Input:
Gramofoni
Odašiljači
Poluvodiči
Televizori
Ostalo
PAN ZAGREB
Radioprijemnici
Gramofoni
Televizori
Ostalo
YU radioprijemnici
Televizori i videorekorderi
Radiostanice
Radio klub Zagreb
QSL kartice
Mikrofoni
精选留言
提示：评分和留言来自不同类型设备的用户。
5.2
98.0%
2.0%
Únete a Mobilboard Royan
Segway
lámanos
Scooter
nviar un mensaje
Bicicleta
---
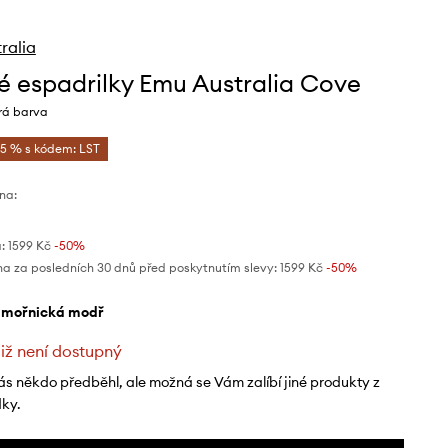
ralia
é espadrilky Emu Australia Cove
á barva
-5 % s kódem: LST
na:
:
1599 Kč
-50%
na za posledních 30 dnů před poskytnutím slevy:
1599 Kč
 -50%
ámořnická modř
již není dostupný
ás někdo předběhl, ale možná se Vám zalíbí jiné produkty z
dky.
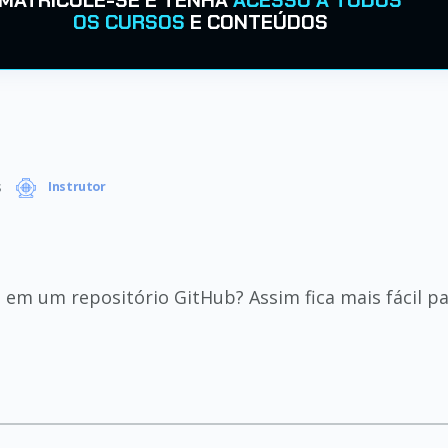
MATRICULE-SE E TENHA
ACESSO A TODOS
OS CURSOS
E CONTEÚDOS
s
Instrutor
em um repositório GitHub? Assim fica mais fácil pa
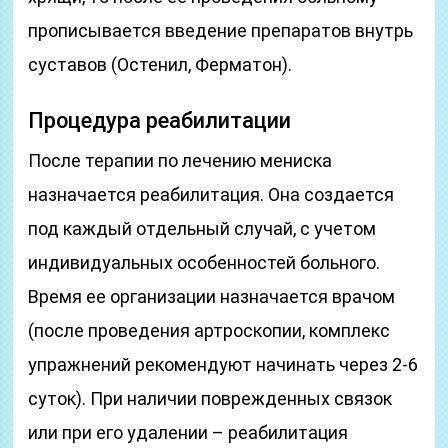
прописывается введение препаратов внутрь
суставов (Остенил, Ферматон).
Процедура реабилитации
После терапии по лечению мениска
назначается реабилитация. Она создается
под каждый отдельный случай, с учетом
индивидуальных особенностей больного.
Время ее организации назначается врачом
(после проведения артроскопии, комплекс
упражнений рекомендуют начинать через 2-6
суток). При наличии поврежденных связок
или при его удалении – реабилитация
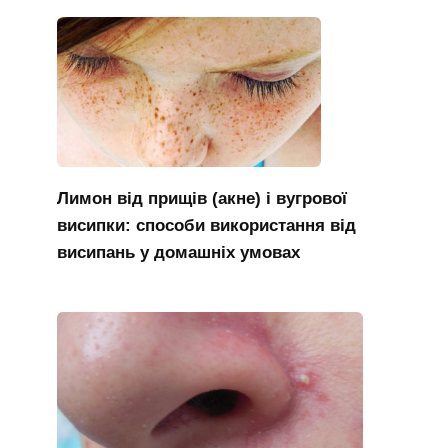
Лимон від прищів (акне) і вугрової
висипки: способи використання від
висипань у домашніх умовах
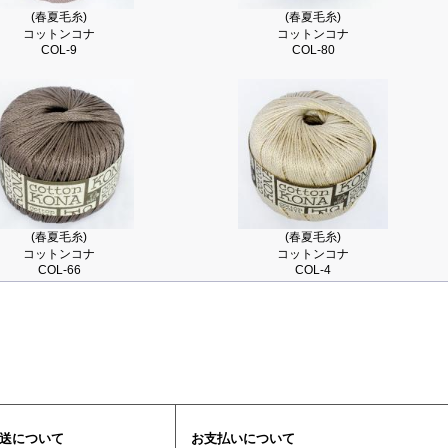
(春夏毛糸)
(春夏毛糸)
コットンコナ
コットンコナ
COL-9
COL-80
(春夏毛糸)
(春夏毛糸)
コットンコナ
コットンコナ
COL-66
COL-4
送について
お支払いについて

Aim of the exercise: Return every line in the listing that contains the word "реабилитация".

Solution below:
назначается реабилитация. Она создается
или при его удалении – реабилитация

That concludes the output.